Drei Viertel Weniger
Tucher meint damit den Entscheid des Kantons Thurgau. In der Zukunft umfasst das Inventar noch rund ein Viertel der bisher mehr als 32’000 Objekte. Das ist das Resultat einer Neuausrichtung der kantonalen Denkmalpflege.
Gemäss Mitteilung des Kantons wird eine unabhängige Fachkommission nach wissenschaftlichen Kriterien die Objekte überprüfen und das «spezielle» Viertel vorschlagen, das weiterhin im Inventar bleiben soll.
Es sollen nur noch «die wichtigen Zeugen des baukulturellen Erbes» geschützt werden. Dadurch würden nur noch Objekte mit ausgewiesenen Denkmaleigenschaften im Inventar erhalten sein. Für jedes Objekt werde festgehalten, ob es von nationaler, kantonaler oder kommunaler Bedeutung ist.
Freiraum für Gemeinden
Bereits im Jahr 2022 erleichterte der Kanton St. Gallen die Denkmalpflege. Der Kantonsrat entschied nämlich, die Zuständigkeit für die Denkmalauswahl den Gemeinden zu gaben. Und zwar auch für jene Bauten, die kantonal und national von Bedeutung sind.
Bis zu jenem Zeitpunkt brauchte es die Zustimmung der kantonalen Denkmalpflege, wenn Objekte und Baudenkmäler verändert oder abgerissen werden sollten. Nach der Gesetzesänderung benötigen die Gemeinden keine Einwilligung der Fachstelle mehr. Der Kanton hat jedoch ein Rekurs- und Beschwerderecht und übernimmt eine beratende Rolle.

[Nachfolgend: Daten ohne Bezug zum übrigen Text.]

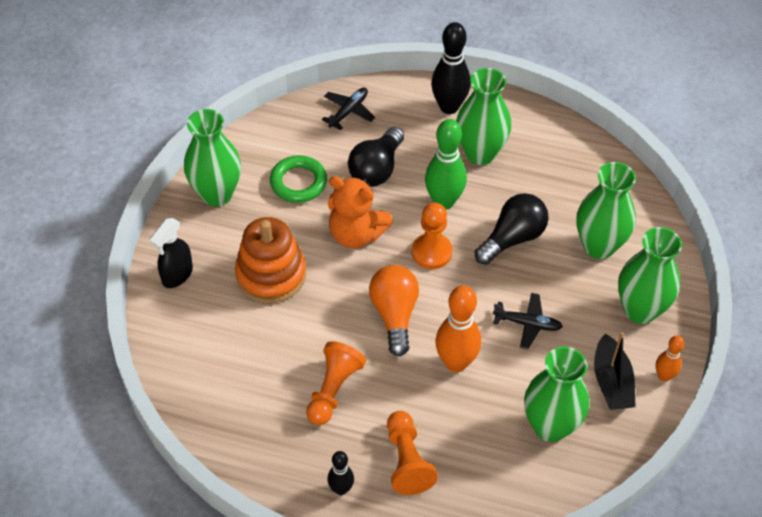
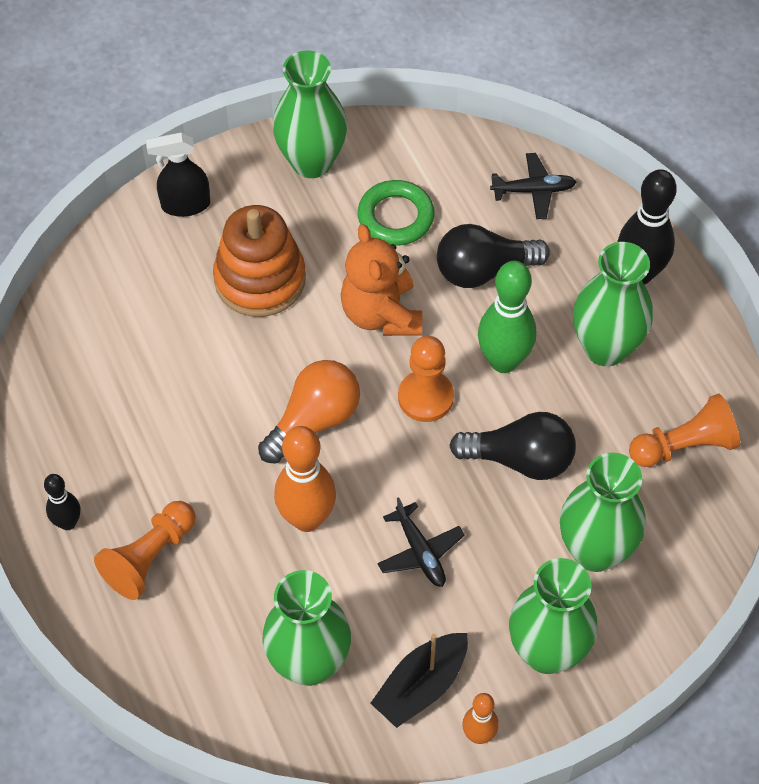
camera: 50 degrees right, 5 degrees up
orange pawn [306,341,366,425] -> orange pawn moved to [629,394,740,467]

Heimatschutzvereine zeigten sich sehr besorgt über die damalige Änderung. Kathrin Hilber, ehemalige Präsidentin Heimatschutz St. Gallen/Appenzell sagte damals: «Für einen wirkungsvollen Schutz braucht es eine starke kantonale Denkmalpflege, sonst drohen Verluste von wichtigen Zeugen.»
Wenig Bewegung
«Das muss man alles relativieren.» So urteilt der Forscher für Denkmalpflege Peter Tucher. «Die Ängste des Heimatschutzes sind nicht eingetreten. Aber die grosse Flexibilisierung fand auch nicht statt. Gemeine und Kanton sind gut koordiniert.»
Was ist von den Bestrebungen des Kantons Thurgau zu halten? Tucher meint: «Fokus ist sicher gut. Die konkreten Auswirkungen auf den Schutz und auf die Flexibilisierung des Bauwesens werden wir erst in Jahren feststellen können.»